Looking at the basic WiringPi setup function, we see that it does the following:

• Determines the exact board model and SoC to get the GPIO layout
• Opens the Linux device for the memory-mapped GPIO pins
• Sets the memory offsets into the GPIO device and uses mmap() to map specific peripherals such as PWM, timer, and GPIO into memory

Instead of ignoring calls to pinMode(), the implementation does the following:

• Appropriately sets the hardware GPIO direction register in the SoC (for input/output mode)
• Starts PWM, soft PWM, or Tone mode on a pin (as requested); sub-functions set the appropriate registers

This continues with the I2C side, where the setup function implementation looks like this:

int wiringPiI2CSetup (const int devId) { 
   int rev; 
   const char *device; 
    
   rev = piGpioLayout(); 
    
   if (rev == 1) { 
         device = "/dev/i2c-0"; 
   } 
   else { 
         device = "/dev/i2c-1"; 
   } 
    
   return wiringPiI2CSetupInterface (device, devId); 
} 

Compared to our mock implementation, the main difference is in that an I2C peripheral is expected to be present on the in-memory filesystem of the OS, and the board revision determines which one we pick.

The last function that gets called tries to open the device, as in Linux and similar OSes every device is simply a file that we can open and get a file handle to, if successful. This file handle is the ID that gets returned when the function returns:

int wiringPiI2CSetupInterface (const char *device, int devId) { 
   int fd; 
   if ((fd = open (device, O_RDWR)) < 0) { 
         return wiringPiFailure (WPI_ALMOST, "Unable to open I2C device: %s
", 
                                                                                                strerror (errno)); 
   } 
    
   if (ioctl (fd, I2C_SLAVE, devId) < 0) { 
         return wiringPiFailure (WPI_ALMOST, "Unable to select I2C device: %s
",                                                                                                strerror (errno)); 
   } 
    
   return fd; 
} 

After opening the I2C device, the Linux system function, ioctl(), is used to send data to the I2C peripheral, in this case, the address of the I2C slave device that we wish to use. If successful, we get a non-negative response and return the integer that's our file handle.

Writing and reading the I2C bus is also handled using ioctl(), as we can see in the same source file:

static inline int i2c_smbus_access (int fd, char rw, uint8_t command, int size, union i2c_smbus_data *data) { 
   struct i2c_smbus_ioctl_data args; 
 
   args.read_write = rw; 
   args.command    = command; 
   args.size       = size; 
   args.data       = data; 
   return ioctl(fd, I2C_SMBUS, &args); 
} 

This same inline function is called for every single I2C bus access. With the I2C device that we wish to use already selected, we can simply target the I2C peripheral and have it transmit the payload to the device.

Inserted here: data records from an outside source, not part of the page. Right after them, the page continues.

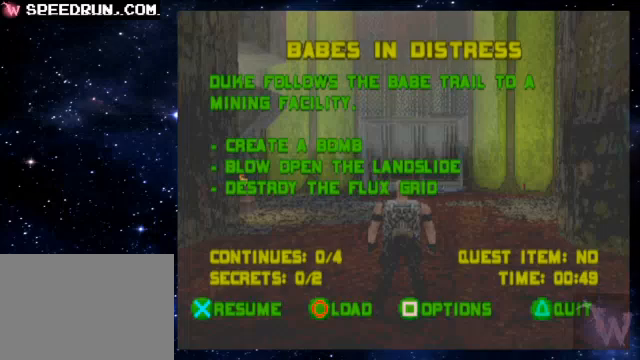
Gameplay with a controller (PlayStation layout); each line is a JSON object with the inputs held at the frame after it. "events" lists button and stick changes between this image and that frame as [ms after this image, input, new state], when the widget could be followed in between. Not read: L3 R1 R3 right_stick.
{"buttons": [], "left_stick": "center", "events": []}
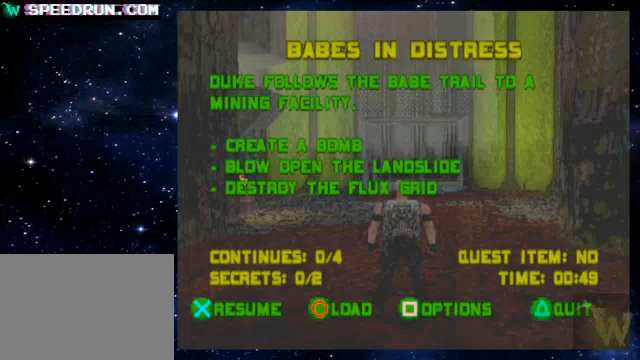
{"buttons": [], "left_stick": "center", "events": []}
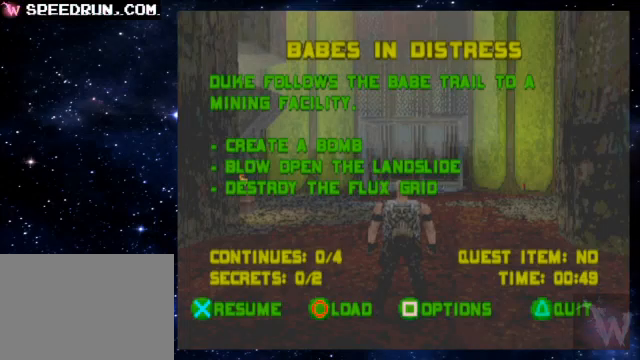
{"buttons": ["CROSS"], "left_stick": "center", "events": [[500, "CROSS", "down"]]}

Here, the i2c_smbus_data type is a simple union to support various sizes for the return value (when performing a read operation):

union i2c_smbus_data { 
   uint8_t byte; 
   uint16_t word; 
   uint8_t block[I2C_SMBUS_BLOCK_MAX + 2]; 
}; 

Here, we mostly see the benefit of using an abstract API. Without it, we would have peppered our code with low-level calls that would have been much harder to mock away. What we also see is that there are a number of conditions that we should likely be testing as well, such as a missing I2C slave device, read and write errors on the I2C bus that may result in unexpected behavior, as well as unexpected input on GPIO pins, including for interrupt pins as was noted at the beginning of this chapter already.

Although obviously not all scenarios can be planned for, efforts should be made to document all realistic scenarios and incorporate them into the mocked-up implementation, so that they can be enabled at will during integration and regression testing and while debugging.